The module has the following parameters:

  • stackName: the name of the TCP implementation to be used. Possible values are: liblinux2.6.10.so, liblinux2.6.18.so, liblinux2.6.26.so, libopenbsd3.5.so, libfreebsd5.3.so, and liblwip.so. (On the 64 bit systems, the liblinux2.6.26.so and liblinux2.6.16.so are available only).

  • stackBufferSize: the size of the receive and send buffer of one connection for the selected TCP implementation. The NSC sets the wmem_max, rmem_max, tcp_rmem, tcp_wmem parameters to this value on Linux TCP implementations. For details, you can see the NSC documentation.

Limitations

  • Because the kernel code is not reentrant, NSC creates a record containing the global variables of the stack implementation. By default, there is room for 50 instances in this table, so you cannot create more than 50 instances of TcpNsc. You can increase the NUM_STACKS constant in num_stacks.h and recompile NSC to overcome this limitation.

  • The TcpNsc module does not support TCP_TRANSFER_OBJECT data transfer mode.

  • The MTU of the network stack fixed to 1500, therefore MSS is 1460.

  • TCP_C_STATUS command reports only local/remote addresses/ports and the current window of the connection.

UDP

The UDP protocol is a very simple datagram transport protocol, which basically provides the services of the network layer to the applications. It performs packet multiplexing and demultiplexing to ports and performs basic error detection only.

The Udp simple module implements the UDP protocol. There is a module interface (IUdp) that defines the gates of the Udp component. In the StandardHost node, the UDP component can be any module implementing that interface.

SCTP

The Sctp module implements the Stream Control Transmission Protocol (SCTP). Like TCP, SCTP provides reliable ordered data delivery over an unreliable network. The most prominent feature of SCTP is the capability of transmitting multiple streams of data at the same time between two end points that have established a connection.

RTP

The Real-time Transport Protocol (RTP) is a transport layer protocol for delivering audio and video over IP networks.
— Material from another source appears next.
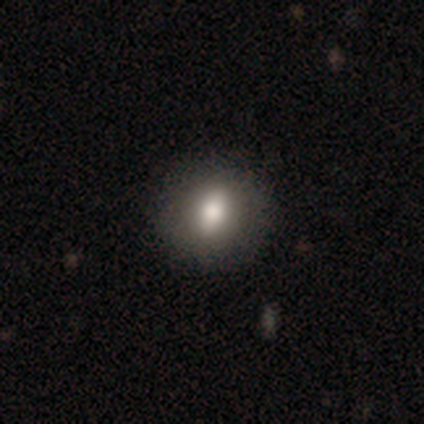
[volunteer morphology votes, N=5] This appears to be a smooth galaxy with no disk features (60%) that is round (100%). Merging: none (80%).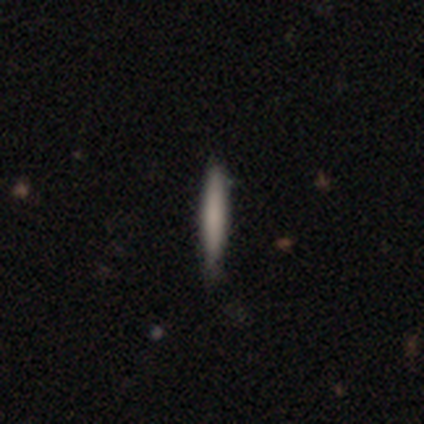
This is clearly a smooth galaxy (100%). How rounded: clearly cigar-shaped (100%). Merging: clearly none (80%).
RTP is used extensively in communication and entertainment systems that involve streaming media, such as telephony, video teleconference applications including WebRTC, television services, and web-based push-to-talk features.

The RTP Control Protocol (RTCP) is a sister protocol of the Real-time Transport Protocol (RTP). RTCP provides out-of-band statistics and control information for an RTP session.